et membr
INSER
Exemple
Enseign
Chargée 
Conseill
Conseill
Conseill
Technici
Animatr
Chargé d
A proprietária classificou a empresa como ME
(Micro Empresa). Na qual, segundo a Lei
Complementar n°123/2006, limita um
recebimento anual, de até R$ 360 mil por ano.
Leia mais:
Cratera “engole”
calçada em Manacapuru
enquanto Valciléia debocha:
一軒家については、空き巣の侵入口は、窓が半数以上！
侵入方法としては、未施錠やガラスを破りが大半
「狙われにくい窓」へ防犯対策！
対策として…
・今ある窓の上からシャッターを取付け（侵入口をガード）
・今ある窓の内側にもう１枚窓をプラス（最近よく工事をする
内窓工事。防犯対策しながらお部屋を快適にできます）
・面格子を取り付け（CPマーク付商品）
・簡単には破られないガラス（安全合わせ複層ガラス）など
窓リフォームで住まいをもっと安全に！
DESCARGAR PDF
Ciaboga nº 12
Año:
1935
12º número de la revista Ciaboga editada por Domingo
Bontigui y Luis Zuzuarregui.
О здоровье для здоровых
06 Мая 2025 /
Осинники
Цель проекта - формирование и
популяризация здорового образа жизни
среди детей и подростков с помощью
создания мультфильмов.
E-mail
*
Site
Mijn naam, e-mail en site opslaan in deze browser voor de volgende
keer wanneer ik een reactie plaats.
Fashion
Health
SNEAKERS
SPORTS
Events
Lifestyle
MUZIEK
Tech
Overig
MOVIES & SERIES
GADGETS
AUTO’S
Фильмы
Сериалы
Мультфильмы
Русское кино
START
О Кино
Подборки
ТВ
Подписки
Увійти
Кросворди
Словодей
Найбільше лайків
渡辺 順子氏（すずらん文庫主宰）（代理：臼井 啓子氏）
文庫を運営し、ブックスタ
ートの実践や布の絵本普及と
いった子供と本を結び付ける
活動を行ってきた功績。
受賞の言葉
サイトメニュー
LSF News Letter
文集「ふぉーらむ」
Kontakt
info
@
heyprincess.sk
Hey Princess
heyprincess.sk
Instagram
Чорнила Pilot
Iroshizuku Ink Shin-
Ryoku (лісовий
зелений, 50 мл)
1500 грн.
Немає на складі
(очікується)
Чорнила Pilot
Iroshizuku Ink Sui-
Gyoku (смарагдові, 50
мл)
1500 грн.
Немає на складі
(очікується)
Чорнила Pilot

┄┄┄┄┄┄┄┄┄┄┄┄┄┄┄┄┄┄┄┄

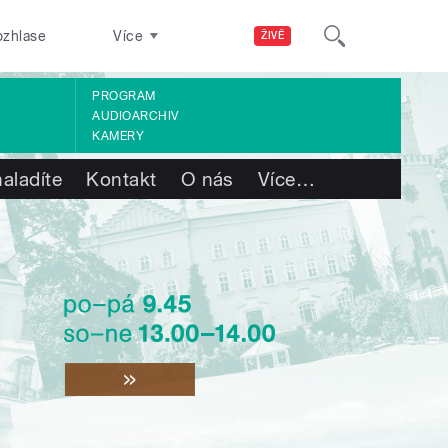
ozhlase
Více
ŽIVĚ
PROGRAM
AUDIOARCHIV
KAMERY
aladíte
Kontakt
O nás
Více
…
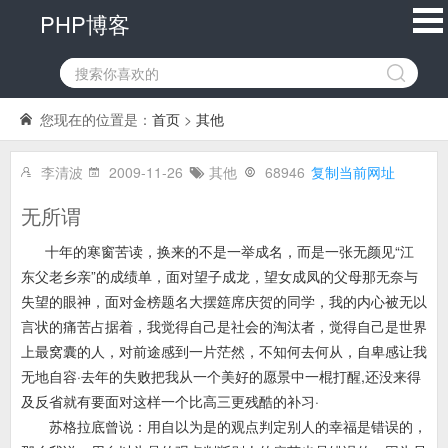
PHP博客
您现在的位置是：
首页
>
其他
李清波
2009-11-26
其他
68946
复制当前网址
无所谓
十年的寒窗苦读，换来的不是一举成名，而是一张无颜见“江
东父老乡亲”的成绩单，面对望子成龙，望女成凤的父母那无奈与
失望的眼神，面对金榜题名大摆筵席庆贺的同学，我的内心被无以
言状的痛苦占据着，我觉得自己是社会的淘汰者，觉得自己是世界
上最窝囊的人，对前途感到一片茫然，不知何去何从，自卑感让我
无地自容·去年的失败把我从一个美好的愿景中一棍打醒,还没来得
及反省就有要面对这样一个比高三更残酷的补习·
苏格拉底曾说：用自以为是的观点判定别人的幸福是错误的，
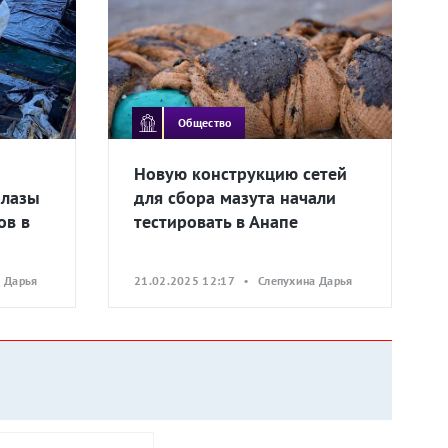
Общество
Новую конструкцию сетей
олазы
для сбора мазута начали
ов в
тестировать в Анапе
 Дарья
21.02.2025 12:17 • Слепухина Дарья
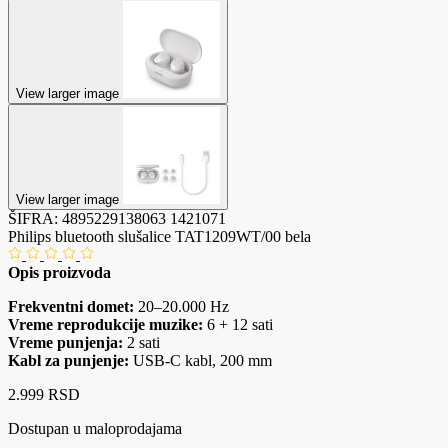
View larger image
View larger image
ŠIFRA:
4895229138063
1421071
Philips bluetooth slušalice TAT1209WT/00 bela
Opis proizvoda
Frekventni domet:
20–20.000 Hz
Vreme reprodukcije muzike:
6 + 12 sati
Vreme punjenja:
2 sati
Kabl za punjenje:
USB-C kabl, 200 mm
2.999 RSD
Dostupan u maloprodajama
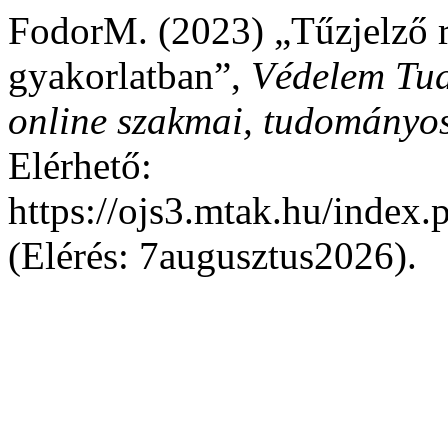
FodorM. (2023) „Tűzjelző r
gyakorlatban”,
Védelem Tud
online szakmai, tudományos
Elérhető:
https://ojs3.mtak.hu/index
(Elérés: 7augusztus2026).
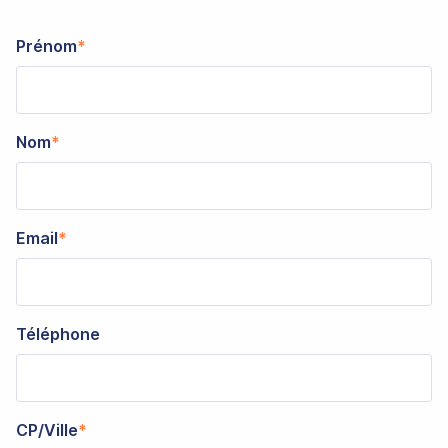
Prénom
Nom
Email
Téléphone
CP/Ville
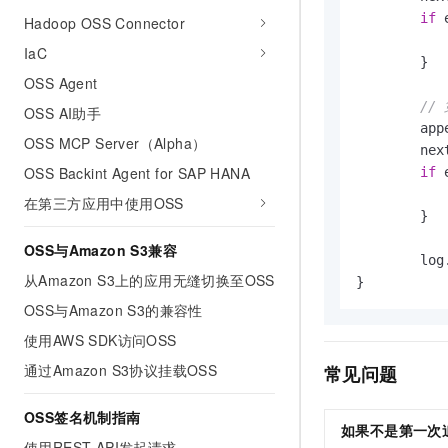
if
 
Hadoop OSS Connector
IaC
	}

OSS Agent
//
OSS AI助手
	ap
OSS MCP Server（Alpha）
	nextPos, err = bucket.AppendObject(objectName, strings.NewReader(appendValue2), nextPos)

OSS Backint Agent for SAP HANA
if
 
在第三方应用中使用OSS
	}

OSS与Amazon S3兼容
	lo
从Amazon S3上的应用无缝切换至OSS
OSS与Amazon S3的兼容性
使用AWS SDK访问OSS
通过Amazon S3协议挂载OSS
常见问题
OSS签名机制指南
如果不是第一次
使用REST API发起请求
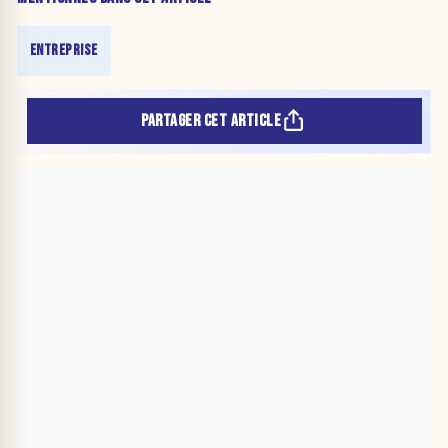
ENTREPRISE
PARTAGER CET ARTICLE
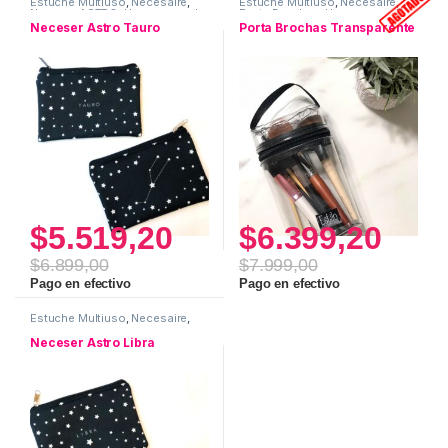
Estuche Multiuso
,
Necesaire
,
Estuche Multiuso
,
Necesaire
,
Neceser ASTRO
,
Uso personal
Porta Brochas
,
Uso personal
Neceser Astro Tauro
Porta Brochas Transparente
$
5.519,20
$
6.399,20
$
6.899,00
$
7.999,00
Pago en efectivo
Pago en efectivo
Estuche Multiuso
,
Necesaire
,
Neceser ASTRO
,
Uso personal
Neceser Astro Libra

┄┄┄┄┄┄┄┄┄┄┄┄┄┄┄┄┄┄┄┄

Task brief =>
Only the number is needed here: how many lines of the listing include "Ciaboga"?

Expected answer =>
2